Медсестра поджала губы.
— У неё истерика, надо успокоительное вколоть. Так, подождите, дайте мне секунду…
— Нет! — вскрикнула я. — Нет, не надо меня трогать. Я передумала, я не хочу.
— Нет, подождите секундочку, — мягко начала анестезиолог.
— Не надо ждать. Нет, — я дёрнулась, срывая с руки манжету для давления, попыталась спустить ноги, но кушетка была слишком высокой, зацепилась пальцами за перекладину, чуть не переломала их. — Не надо меня трогать, не надо.
Я уже рассказывала о том, что мать любит своего ребёнка ещё в утробе, с самых маленьких сроков, потому что работает окситоцин. Так вот, перед абортом окситоцин бьёт по мозгам настолько сильно, что ничего не соображаешь, работает только этот гормон привязанности, и он у меня сработал идеально.
— Не надо меня трогать. Я не хочу ничего делать. Я передумала! Я никому не позволю отобрать у меня ребёнка.
— Карина, успокойтесь, пожалуйста, — мягко подняла руки анестезиолог. — Мы вас слышим. Все хорошо.
— Нет, не хорошо. Не надо меня трогать.
В операционную зашёл врач и растерянно хлопнул глазами.
— Это что это у нас здесь происходит?
— Я не буду ничего делать, — вскрикнула я, все дальше и дальше отступая к стене до тех пор, пока гладкий холодный кафель не толкнулся мне в лопатки.
— Карина, успокойтесь, — сказала анестезиолог. — Все понятно.
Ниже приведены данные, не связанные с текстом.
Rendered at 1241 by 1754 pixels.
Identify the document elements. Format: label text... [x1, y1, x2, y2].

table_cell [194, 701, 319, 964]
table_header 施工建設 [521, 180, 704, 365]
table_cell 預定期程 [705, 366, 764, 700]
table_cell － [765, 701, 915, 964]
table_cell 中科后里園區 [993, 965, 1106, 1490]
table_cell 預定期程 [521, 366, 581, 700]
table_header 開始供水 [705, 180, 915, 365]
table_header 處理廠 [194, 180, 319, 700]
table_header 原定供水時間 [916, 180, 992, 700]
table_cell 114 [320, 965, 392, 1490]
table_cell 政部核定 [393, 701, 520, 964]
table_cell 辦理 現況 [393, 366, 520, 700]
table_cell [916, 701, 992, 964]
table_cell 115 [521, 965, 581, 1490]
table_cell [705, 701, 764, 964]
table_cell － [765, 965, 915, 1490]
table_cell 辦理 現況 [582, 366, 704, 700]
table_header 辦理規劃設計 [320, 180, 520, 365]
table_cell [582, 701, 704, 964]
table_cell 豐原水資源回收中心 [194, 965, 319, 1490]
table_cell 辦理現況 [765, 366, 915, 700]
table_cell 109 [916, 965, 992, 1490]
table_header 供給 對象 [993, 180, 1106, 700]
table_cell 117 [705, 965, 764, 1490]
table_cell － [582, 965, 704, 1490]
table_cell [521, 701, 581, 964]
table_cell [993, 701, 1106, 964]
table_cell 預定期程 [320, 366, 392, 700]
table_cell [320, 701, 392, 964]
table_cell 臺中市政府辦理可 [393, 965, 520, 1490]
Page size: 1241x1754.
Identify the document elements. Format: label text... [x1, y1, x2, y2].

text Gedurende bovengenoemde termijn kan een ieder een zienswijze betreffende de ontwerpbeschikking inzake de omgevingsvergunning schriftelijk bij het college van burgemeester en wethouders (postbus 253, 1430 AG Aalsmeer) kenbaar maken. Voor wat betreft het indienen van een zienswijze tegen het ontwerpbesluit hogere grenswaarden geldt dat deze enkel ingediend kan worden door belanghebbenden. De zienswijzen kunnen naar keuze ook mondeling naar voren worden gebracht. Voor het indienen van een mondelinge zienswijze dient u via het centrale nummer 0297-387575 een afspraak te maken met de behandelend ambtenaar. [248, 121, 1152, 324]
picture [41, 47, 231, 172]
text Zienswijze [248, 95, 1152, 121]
Не надо кричать. Давайте дождёмся вашего лечащего врача.
— Я не буду никого ждать. Я не хочу. Нет, я не буду ничего делать. Проводите меня в палату.
Меня било крупной дрожью, а кровь в жилах леденела. Мне казалось, что у меня онемели руки, и я почти не чувствовала ног, которые босыми ступнями переступали по ледяному кафелю.
— Я не хочу ничего делать. Нет, пожалуйста.